Thursday, March 17, 2016

I Hate Anime...Maybe

by Melissa Uhrin
I am not a fan of anime. There, I said it.

As a kid, we would wake up early on Saturday and Sunday mornings and get our cartoon fix on. And it never failed (almost like it was a weekly programmed thing or something), but there would be one or two animes that would come on and I would have to suffer through until something good came on. (I have done a quick Google search, specifically to reference it [them] here, but cannot find the anime show(s) that would inevitably turn me off the genre for decades).

Fast forward to 2013, I meet Daryl, we hit it off, and the question of “Do you like Anime” comes up. “I hate it” was my response, I believe, to which Daryl responded something along the lines of “You need to watch Howl's Moving Castle with me." We did, and thoroughly enjoyed it, but I stuck to my stupid stand of not liking anime.

You think I would be let off that easily? Nope. I lost track of how many times it has been requested that I do a piece on anime. I seem hardly qualified for the job, as I DO NOT LIKE ANIME, nor do I know anything about it. (I am an Ox AND a moron it would seem, as how can I not like something I have virtually zero knowledge about?) Finally after almost two years of harassment, I caved and Daryl happily programmed us a full day of anime films, and to be specific, Hayao Miyazaki's Studio Ghibli films.

_Assignment_: Pick up the blog post about disliking anime after its last sentence and carry it forward.

_Input data_:
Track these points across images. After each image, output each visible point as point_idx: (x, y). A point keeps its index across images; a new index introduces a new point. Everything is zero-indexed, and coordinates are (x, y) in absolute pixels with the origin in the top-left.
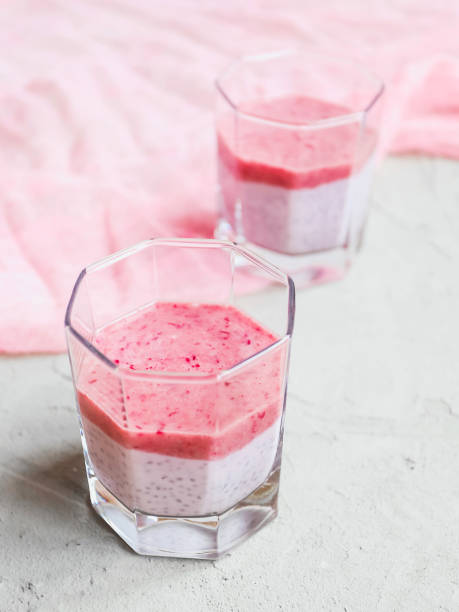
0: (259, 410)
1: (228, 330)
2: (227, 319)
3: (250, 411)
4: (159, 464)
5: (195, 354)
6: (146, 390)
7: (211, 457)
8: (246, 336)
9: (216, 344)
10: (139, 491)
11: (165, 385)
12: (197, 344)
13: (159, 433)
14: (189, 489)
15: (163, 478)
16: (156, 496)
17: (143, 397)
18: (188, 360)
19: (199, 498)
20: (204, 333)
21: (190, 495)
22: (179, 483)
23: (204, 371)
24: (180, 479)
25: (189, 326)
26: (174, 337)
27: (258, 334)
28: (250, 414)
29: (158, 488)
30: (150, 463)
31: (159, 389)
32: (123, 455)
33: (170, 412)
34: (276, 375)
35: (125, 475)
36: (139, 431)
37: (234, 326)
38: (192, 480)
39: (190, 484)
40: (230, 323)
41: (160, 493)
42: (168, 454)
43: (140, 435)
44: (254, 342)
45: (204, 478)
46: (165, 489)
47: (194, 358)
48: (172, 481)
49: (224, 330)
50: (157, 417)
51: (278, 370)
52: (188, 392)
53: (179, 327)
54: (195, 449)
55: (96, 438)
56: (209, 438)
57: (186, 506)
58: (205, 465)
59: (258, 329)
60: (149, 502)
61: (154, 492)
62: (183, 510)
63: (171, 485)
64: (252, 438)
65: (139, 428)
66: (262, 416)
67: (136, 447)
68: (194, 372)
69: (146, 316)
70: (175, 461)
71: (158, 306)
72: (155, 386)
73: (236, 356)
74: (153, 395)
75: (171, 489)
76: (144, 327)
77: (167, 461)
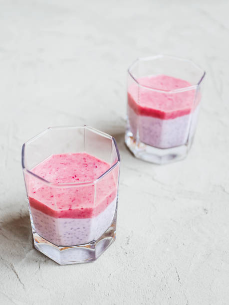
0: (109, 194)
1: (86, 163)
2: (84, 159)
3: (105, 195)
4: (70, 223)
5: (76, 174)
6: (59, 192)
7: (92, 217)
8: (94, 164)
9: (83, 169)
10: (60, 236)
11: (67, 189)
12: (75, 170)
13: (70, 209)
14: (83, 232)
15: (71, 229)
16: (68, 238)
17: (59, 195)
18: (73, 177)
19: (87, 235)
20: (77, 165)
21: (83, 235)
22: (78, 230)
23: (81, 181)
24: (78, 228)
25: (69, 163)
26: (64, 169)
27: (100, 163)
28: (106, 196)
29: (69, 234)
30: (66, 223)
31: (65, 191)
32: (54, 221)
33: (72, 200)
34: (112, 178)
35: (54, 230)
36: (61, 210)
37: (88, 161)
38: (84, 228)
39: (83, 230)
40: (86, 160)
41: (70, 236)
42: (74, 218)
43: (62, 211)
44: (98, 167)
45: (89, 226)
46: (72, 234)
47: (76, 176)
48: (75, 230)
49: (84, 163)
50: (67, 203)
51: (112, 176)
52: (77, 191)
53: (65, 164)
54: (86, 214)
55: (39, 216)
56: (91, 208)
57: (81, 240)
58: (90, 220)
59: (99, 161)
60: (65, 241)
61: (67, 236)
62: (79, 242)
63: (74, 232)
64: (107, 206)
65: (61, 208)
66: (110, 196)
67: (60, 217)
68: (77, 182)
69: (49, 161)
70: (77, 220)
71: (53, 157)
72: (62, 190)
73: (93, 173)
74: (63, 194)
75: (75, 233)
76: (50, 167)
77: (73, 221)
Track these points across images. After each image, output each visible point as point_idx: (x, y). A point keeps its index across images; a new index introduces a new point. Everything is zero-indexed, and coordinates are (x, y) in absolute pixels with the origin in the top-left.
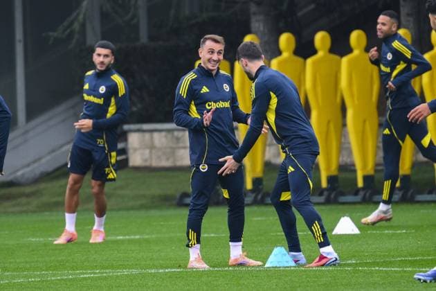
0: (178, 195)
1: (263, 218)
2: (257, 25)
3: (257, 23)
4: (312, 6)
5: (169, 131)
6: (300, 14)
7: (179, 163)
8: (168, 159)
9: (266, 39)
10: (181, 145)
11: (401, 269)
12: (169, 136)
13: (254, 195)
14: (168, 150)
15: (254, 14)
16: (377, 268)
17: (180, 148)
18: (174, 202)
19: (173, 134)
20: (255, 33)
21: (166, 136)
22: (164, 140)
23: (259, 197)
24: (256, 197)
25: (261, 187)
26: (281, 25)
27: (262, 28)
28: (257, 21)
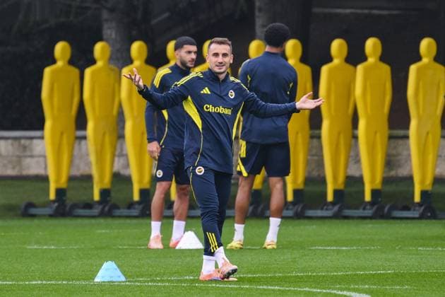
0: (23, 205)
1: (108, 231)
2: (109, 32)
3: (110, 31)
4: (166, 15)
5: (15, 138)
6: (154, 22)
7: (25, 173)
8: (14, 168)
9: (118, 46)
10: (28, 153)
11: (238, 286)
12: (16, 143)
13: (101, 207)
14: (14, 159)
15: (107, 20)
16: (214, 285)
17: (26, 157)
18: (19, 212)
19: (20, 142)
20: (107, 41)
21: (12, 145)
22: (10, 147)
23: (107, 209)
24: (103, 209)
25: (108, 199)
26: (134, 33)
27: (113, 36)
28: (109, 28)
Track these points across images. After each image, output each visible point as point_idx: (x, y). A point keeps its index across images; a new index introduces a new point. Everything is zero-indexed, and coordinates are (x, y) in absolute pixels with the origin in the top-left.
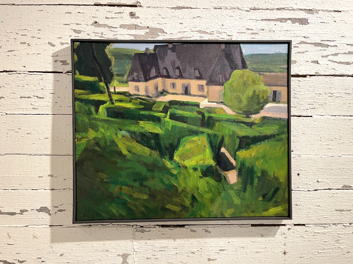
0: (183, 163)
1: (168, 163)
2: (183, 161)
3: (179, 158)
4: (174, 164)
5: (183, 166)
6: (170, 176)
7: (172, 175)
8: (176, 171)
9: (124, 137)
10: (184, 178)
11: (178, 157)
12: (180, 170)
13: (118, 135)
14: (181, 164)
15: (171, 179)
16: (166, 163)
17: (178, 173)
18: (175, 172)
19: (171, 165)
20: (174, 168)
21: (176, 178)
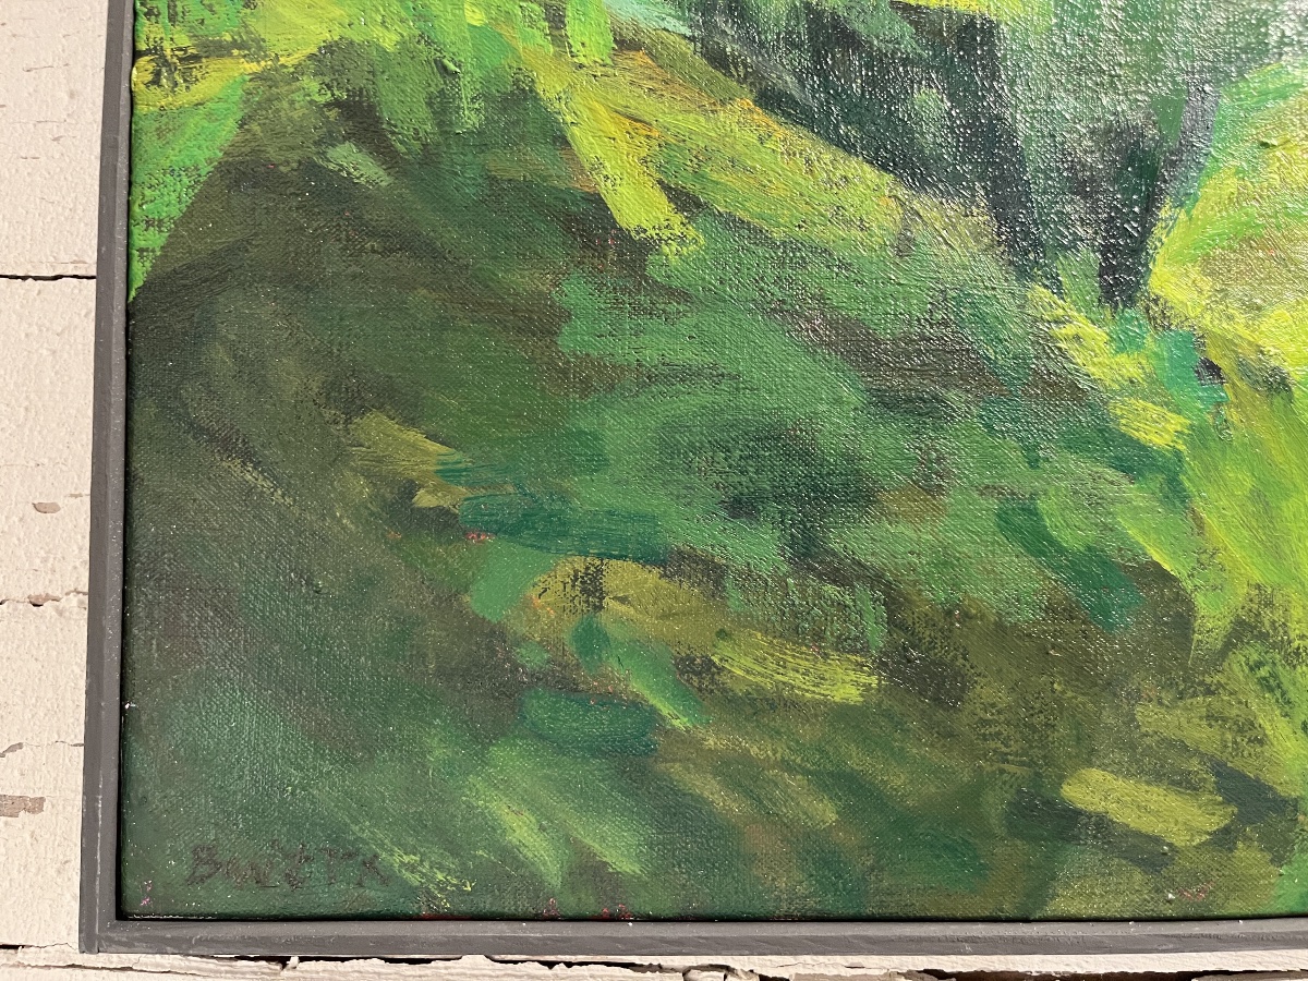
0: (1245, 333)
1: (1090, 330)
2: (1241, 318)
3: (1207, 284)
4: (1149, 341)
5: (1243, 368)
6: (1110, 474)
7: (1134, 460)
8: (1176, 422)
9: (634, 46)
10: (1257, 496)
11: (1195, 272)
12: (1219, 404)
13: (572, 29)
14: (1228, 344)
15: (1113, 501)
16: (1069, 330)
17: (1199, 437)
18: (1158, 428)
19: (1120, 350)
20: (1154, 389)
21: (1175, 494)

_Task result_:
My Neighbor Totoro – 1988 (in English)
Shit. Within the first few seconds I was sucked in. The beautiful backgrounds had me by the face and wouldn't let go. It's a simple story about a father and his two daughters that move to the country to be closer to their ailing mother. There's no villain, just a wonderful and uplifting story, which just so happens to include a few nearby woodland spirits, primarily the titular Totoro. As the film progressed, I found myself simultaneously unable to tear my eyes from the screen, yet wanting to research more about it while the beautiful story unfolded before my eyes. For me, the downside (?) to technology is the ease with which it can draw me away from a movie I am watching with the promise of more information about it at my fingertips. I will then inevitably miss some crucial moment and not understand the next fifteen scenes. Luckily for me, I WAS paying attention and have to say that my absolute favourite scene was their standing in the rain waiting for the bus. It was beautiful, funny, intriguing and then there's a cat! Hmmmm......

But this is just anime, and I don't like it.

The Secret World of Arietty – 2010 (in English)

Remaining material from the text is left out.